By CHARLES BLACK
Enquirer Military Writer
I spent too long prowling
around the battle area outside the Special Forces camp at Plei Me. The 2nd Battalion (Airborne), 8th Cavalry
commanded by Lt. Col. James Nix, already had moved out into the brush
on its
way to a hill 2,000 meters away.
The hill was a bare knob
which dominated the surrounding forests.
Its peak and slopes were torn and blackened from the terrific
U.S. air
attacks put down during the siege of Plei Me by the 101st, 66th and
32nd North
Vietnamese Army regiments.
“The companies are about 500
meters out and on their way to ‘Old Baldy’ up there,” Nix said. “They’re really moving and I don’t think you
could catch them.”
He walked to a pile of PAVN
uniforms and equipment which had been gathered from the holes and
trenches
which surrounded the triangle-shaped camp and pointed to it.
“These lads weren’t
guerrillas,” he said. “They were
regular North Vietnamese Army troops.
Did you check the gun positions and the way they had dug in
along that
ridge on the other side of the camp?
They had studied this problem for a long time and they had good
intelligence.
“They could have overrun
this camp. They apparently just kept
the pressure on, laying here and taking the air and artillery, forcing
a relief
to come so they could spring their ambushes,” Nix concluded.
I talked with the commander
for a few minutes, then a series of mortar explosions came from the
hill his
battalion was moving toward.
“Ours! We have
some men set down in the back of it,
too,” Nix said. “They are putting that
barrage down. When it lifts our boys
will go right on in. I’m getting
airborne right now if you want to get up there.”

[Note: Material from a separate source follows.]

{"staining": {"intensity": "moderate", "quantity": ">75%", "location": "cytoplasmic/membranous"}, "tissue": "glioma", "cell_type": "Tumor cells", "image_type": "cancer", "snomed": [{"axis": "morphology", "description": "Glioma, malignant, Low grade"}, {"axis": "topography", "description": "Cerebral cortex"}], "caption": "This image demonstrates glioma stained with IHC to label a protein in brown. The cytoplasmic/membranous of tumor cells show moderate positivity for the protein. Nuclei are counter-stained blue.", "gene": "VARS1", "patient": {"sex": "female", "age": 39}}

His helicopter covered the ground
quickly and got me onto the peak just after the first platoon from
Capt. Roger
McElroy’s Company A had moved across it.
The sickening smell of the area around the camp was even worse
up on
that peak.
Capt. McElroy walked over
and shook his head.
“You show up in the darndest
places! I wouldn’t come up here if I
didn’t have to. This place is bad,” he
said.
It was. The
holes contained bodies. I counted four
only a few feet from us. Bombs had buried
some of the dead Communists
but three others were sprawled on down the slope as if they had been
hit in the
open, unawares.
“They were caught moving
down there,” McElroy said. “It looks
like napalm got all of them in here and then the bombs finished the
job.”
U.S. equipment of the type
issued South Vietnamese troops was scattered around.
I saw several old-style canteens and canteen cups - each of
which
was bullet riddled - and web gear around some of the holes. A barbed wire, entanglement around the peak
had holes blown in it.
A small outpost here had
come under Communist attack. Some of
the CIDG (Special Forces - trained Civil Irregular Defense Group)
troops had
managed to escape; others had dies in the same holes where the
Communist bodies
were now lying.
McElroy said there hadn’t
been a shot fired as they moved up the hill and that only the dead
PAVN’s and a
half a dozen automatic weapons (assault rifles from Russia and Chicom
submachine guns) had been found. His
company
would spend the night here, and I didn’t look forward to it.
A helicopter swept up from
the valley then, two gunships following it, one high and one low. It came into the little level space at the
top and I saw Maj. Gen. Harry W. O. Kinnard, the division commander,
get out.
McElroy looked very startled
and hurried away as Kinnard walked across the battle-scarred peak which
had
been secured only minutes earlier. I
kept waiting for him to greet the general as he had me by saying
something
about “seeing him the darndest place,” but he didn’t.
Kinnard inspected the
shattered positions, looked at the bodies of the PAVNs, got a report
from
McElroy, then offered me a ride back to Pleiku.
I had been told that the
brigade headquarters was moving out the next day, as were the 1st
Battalion
(Airborne), 8th Cavalry and the 1st Battalion (Airborne), 12th Cavalry.
The 2nd Battalion, 12th
Cavalry already was holding several landing zones and howitzers from
the 1st
Battalion (Airborne), 19th Artillery had been set up out in these
wilderness
sites by Chinook helicopters.
I also figured I might
wangle a supper invitation out of it if I worked it right, so I climbed
in and
flew back to II Corps (Vietnamese Army II Corps) headquarters at Pleiku.